#### EXPLORE THE MATERIAL
(a) Reproduce everything in the Flink TopN bug report from "You are viewing" down to "it with you.".
(b) Pick up the Flink TopN bug report at the point where it stops and continue it.

#### EXCERPTED TEXT
========================================================================

You are viewing a plain text version of this content. The canonical link for it is here.
Posted to issues@flink.apache.org by "zhangbin (Jira)" <ji...@apache.org> on 2022/04/26 14:26:00 UTC

[jira] [Commented] (FLINK-27418) Flink SQL TopN result is wrong

    [ https://issues.apache.org/jira/browse/FLINK-27418?page=com.atlassian.jira.plugin.system.issuetabpanels:comment-tabpanel&focusedCommentId=17528202#comment-17528202 ] 

zhangbin commented on FLINK-27418:
----------------------------------

Hi,[~jark] ,I see you've fixed several topn bugs.
I have found the cause of this wrong result, and I hope to discuss it with you.

Thanks.

> Flink SQL TopN result is wrong
> ------------------------------
>
>                 Key: FLINK-27418
>                 URL: https://issues.apache.org/jira/browse/FLINK-27418
>             Project: Flink
>          Issue Type: Bug
>          Components: Table SQL / API
>    Affects Versions: 1.12.2, 1.14.3
>         Environment: Flink 1.12.2 and Flink 1.14.3 test results are sometimes wrong
>            Reporter: zhangbin
>            Priority: Major
>
> Flink SQL TopN is executed multiple times with different results, sometimes with correct results and sometimes with incorrect results.
> Example:
> {code:java}
> @Test
>     public void flinkSqlJoinRetract() {
>         EnvironmentSettings settings = EnvironmentSettings.newInstance()
>                 .useBlinkPlanner()
>                 .inStreamingMode()
>                 .build();
>         StreamExecutionEnvironment streamEnv = StreamExecutionEnvironment.getExecutionEnvironment();
>         streamEnv.setParallelism(1);
>         StreamTableEnvironment tableEnv = StreamTableEnvironment.create(streamEnv, settings);
>         tableEnv.getConfig().setIdleStateRetention(Duration.ofSeconds(10000));
>         RowTypeInfo waybillTableTypeInfo = buildWaybillTableTypeInfo();
>         RowTypeInfo itemTableTypeInfo = buildItemTableTypeInfo();
>         SourceFunction<Row> waybillSourceFunction = buildWaybillStreamSource(waybillTableTypeInfo);
>         SourceFunction<Row> itemSourceFunction = buildItemStreamSource(itemTableTypeInfo);
>         String waybillTable = "waybill";
>         String itemTable = "item";
>         DataStreamSource<Row> waybillStream = streamEnv.addSource(
>                 waybillSourceFunction,
>                 waybillTable,
>                 waybillTableTypeInfo);
>         DataStreamSource<Row> itemStream = streamEnv.addSource(
>                 itemSourceFunction,
>                 itemTable,
>                 itemTableTypeInfo);
>         Expression[] waybillFields = ExpressionParser
>                 .parseExpressionList(String.join(",", waybillTableTypeInfo.getFieldNames())

========================================================================

#### PROVIDED RECORDS

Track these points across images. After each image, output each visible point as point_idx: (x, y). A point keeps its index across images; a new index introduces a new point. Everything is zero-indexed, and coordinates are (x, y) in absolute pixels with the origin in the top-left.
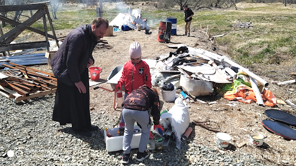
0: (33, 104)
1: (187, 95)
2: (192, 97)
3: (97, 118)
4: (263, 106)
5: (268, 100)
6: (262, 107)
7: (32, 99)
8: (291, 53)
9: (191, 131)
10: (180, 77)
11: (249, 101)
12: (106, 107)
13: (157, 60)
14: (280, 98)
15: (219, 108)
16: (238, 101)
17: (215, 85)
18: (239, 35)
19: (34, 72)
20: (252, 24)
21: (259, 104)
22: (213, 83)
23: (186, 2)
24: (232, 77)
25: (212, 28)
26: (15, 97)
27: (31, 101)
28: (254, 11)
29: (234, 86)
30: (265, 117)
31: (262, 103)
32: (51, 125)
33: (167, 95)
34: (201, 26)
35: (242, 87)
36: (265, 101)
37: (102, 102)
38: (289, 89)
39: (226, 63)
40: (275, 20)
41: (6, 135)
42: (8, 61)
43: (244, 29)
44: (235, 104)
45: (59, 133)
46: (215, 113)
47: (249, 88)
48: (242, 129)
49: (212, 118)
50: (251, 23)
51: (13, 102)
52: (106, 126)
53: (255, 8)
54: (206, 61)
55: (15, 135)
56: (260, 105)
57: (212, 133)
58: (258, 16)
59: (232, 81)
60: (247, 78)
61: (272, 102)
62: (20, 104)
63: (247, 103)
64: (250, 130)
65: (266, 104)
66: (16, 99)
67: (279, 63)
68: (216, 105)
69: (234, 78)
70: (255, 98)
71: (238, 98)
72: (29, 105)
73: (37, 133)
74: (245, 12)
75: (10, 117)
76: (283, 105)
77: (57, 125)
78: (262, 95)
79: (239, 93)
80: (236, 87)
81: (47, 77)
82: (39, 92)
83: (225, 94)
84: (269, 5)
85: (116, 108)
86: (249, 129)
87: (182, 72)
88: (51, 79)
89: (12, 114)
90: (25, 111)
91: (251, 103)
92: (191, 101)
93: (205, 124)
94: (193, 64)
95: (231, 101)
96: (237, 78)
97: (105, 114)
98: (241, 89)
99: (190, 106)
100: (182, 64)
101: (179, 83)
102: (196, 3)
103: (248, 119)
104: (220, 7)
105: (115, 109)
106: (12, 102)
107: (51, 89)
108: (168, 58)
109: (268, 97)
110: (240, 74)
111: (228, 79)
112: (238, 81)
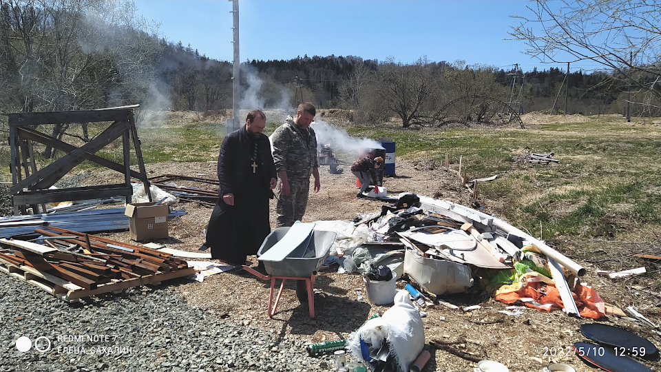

========================================================================

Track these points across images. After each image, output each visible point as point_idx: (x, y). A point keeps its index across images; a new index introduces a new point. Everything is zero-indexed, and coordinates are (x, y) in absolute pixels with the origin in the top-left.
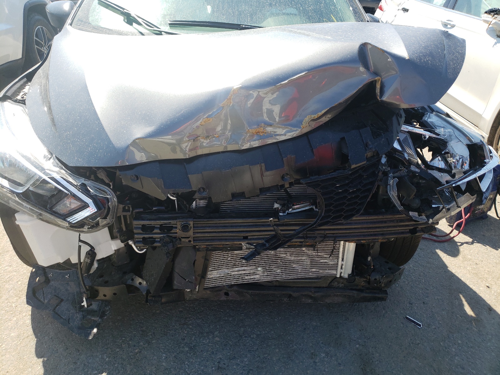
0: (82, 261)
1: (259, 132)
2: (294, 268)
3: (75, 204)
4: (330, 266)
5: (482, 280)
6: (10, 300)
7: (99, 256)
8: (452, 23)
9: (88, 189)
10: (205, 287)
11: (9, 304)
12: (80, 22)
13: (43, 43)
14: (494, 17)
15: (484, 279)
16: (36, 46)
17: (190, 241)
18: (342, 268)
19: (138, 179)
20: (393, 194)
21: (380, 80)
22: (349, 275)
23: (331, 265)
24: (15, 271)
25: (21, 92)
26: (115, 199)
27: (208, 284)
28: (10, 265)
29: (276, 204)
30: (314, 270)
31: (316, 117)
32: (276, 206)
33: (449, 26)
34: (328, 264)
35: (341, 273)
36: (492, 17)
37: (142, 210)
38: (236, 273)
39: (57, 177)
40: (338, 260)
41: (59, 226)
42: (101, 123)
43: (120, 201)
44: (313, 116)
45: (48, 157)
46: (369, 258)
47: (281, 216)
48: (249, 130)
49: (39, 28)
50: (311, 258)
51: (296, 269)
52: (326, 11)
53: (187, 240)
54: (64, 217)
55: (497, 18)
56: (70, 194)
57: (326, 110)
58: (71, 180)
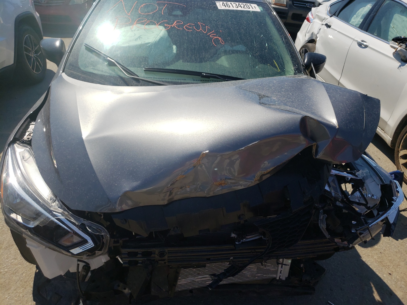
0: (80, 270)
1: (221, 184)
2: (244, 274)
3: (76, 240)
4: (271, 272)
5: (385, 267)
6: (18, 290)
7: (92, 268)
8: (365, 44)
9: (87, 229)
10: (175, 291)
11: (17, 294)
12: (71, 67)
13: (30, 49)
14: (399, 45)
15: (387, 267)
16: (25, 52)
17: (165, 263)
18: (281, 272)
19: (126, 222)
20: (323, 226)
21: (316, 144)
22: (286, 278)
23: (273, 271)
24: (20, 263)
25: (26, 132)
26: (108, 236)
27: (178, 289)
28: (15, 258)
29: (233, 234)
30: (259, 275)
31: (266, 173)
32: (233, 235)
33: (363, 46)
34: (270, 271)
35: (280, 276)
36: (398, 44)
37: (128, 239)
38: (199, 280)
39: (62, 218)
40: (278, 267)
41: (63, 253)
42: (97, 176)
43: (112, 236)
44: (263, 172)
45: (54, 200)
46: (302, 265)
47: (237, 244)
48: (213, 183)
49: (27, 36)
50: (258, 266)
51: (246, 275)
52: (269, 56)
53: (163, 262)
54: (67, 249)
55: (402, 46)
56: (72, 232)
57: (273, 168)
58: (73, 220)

========================================================================

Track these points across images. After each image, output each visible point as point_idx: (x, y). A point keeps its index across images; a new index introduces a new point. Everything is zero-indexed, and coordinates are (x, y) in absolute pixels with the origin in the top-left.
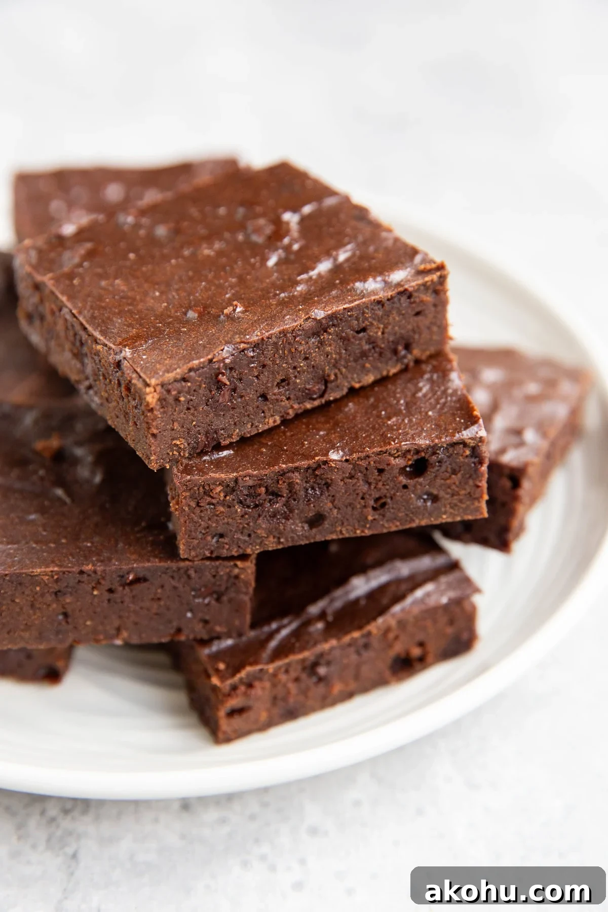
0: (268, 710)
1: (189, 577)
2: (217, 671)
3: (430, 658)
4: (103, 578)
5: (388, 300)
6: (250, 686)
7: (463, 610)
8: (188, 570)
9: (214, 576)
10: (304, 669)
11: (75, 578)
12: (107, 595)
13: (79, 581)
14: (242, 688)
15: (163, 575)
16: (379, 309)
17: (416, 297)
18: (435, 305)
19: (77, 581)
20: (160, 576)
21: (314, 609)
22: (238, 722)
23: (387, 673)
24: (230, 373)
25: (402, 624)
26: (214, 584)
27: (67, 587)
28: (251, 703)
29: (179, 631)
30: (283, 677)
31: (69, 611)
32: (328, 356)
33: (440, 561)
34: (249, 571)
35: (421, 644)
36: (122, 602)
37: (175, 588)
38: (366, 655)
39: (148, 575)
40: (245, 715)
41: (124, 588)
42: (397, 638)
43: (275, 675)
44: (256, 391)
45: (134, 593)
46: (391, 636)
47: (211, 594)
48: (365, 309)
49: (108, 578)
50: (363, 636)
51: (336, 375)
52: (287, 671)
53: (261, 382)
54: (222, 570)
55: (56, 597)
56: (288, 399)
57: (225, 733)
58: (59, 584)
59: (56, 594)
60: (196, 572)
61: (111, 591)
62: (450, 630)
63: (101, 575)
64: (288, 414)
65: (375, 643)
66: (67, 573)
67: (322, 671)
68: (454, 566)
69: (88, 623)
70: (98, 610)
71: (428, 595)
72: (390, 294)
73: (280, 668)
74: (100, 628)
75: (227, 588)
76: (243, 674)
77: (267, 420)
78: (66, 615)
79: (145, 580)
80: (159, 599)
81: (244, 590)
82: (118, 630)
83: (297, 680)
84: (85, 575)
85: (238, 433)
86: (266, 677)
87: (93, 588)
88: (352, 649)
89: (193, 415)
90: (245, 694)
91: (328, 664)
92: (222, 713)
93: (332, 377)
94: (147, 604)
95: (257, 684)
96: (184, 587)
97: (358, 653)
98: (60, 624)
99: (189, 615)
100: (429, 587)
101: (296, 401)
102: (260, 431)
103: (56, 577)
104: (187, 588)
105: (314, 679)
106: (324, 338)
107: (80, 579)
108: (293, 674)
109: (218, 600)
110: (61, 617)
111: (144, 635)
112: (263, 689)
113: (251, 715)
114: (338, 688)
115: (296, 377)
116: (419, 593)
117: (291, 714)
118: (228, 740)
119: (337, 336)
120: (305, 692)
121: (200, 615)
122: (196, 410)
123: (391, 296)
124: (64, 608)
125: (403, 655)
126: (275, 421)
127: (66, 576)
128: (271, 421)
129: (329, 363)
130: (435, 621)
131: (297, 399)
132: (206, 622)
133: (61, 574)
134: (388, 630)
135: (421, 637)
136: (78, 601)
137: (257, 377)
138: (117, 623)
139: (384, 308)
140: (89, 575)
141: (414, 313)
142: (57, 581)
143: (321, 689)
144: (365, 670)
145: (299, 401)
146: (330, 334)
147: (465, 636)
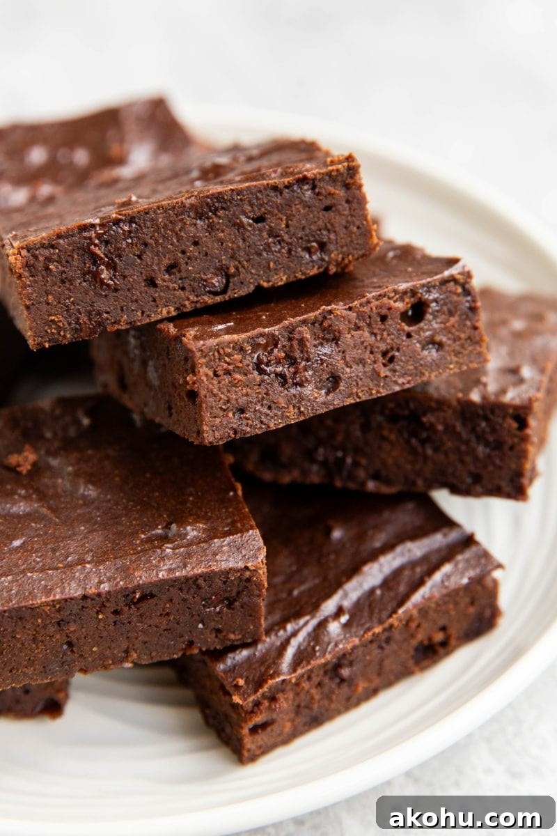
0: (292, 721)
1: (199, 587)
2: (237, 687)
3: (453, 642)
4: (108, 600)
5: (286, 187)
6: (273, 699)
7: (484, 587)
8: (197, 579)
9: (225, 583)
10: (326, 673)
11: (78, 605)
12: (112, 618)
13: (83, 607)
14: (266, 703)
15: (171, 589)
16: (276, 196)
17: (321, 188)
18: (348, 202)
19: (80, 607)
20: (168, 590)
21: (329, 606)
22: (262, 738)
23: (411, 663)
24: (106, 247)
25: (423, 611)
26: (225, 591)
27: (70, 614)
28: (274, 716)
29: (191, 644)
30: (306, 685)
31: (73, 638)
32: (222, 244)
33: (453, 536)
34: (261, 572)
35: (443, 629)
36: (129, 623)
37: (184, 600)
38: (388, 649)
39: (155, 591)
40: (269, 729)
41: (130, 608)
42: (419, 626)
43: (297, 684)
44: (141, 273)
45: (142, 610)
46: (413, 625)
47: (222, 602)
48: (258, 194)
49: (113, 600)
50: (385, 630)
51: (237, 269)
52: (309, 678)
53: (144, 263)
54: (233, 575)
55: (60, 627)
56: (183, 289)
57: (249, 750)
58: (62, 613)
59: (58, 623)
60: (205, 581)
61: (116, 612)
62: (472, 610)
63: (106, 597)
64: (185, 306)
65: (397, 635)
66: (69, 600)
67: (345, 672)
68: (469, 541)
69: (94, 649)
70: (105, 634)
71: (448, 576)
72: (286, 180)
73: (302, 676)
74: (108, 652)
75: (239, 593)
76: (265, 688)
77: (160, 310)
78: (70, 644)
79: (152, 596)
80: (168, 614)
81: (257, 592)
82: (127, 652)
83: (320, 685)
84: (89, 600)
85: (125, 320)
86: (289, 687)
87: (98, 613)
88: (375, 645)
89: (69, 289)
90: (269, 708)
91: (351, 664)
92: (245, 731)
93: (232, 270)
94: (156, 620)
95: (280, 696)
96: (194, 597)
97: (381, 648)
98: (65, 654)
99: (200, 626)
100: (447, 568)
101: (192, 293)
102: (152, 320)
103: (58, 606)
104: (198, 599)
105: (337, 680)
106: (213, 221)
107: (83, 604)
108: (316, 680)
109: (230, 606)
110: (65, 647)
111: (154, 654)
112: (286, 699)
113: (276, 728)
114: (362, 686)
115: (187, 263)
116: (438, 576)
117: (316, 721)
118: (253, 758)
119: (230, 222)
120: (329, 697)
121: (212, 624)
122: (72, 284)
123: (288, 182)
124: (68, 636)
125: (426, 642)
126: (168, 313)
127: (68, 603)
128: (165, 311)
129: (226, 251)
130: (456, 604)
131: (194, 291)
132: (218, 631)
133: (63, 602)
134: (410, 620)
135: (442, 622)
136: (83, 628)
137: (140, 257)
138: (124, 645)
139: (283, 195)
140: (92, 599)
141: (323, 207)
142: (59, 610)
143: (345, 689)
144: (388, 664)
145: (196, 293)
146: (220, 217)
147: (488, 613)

========================================================================

#### TASK RESPONSES
(a)
You are viewing a plain text version of this content. The canonical link for it is here.
Posted to issues@flink.apache.org by "zhangbin (Jira)" <ji...@apache.org> on 2022/04/26 14:26:00 UTC

[jira] [Commented] (FLINK-27418) Flink SQL TopN result is wrong

    [ https://issues.apache.org/jira/browse/FLINK-27418?page=com.atlassian.jira.plugin.system.issuetabpanels:comment-tabpanel&focusedCommentId=17528202#comment-17528202 ] 

zhangbin commented on FLINK-27418:
----------------------------------

Hi,[~jark] ,I see you've fixed several topn bugs.
I have found the cause of this wrong result, and I hope to discuss it with you.

(b)
>                         + ",proctime.proctime").toArray(new Expression[0]);
>         Expression[] itemFields = ExpressionParser
>                 .parseExpressionList(
>                         String.join(",", itemTableTypeInfo.getFieldNames()) + ",proctime.proctime")
>                 .toArray(new Expression[0]);
>         tableEnv.createTemporaryView(waybillTable, waybillStream, waybillFields);
>         tableEnv.createTemporaryView(itemTable, itemStream, itemFields);
>         String sql =
>                 "select \n"
>                 + "    city_id, \n"
>                 + "    count(*) as cnt\n"
>                 + "from (\n"
>                 + "    select id,city_id\n"
>                 + "    from (\n"
>                 + "        select \n"
>                 + "            id,\n"
>                 + "            city_id,\n"
>                 + "            row_number() over(partition by id order by utime desc ) as rno \n"
>                 + "        from (\n"
>                 + "            select \n"
>                 + "                waybill.id as id,\n"
>                 + "                coalesce(item.city_id, waybill.city_id) as city_id,\n"
>                 + "                waybill.utime as utime \n"
>                 + "            from waybill left join item \n"
>                 + "            on waybill.id = item.id \n"
>                 + "        ) \n"
>                 + "    )\n"
>                 + "    where rno =1\n"
>                 + ")\n"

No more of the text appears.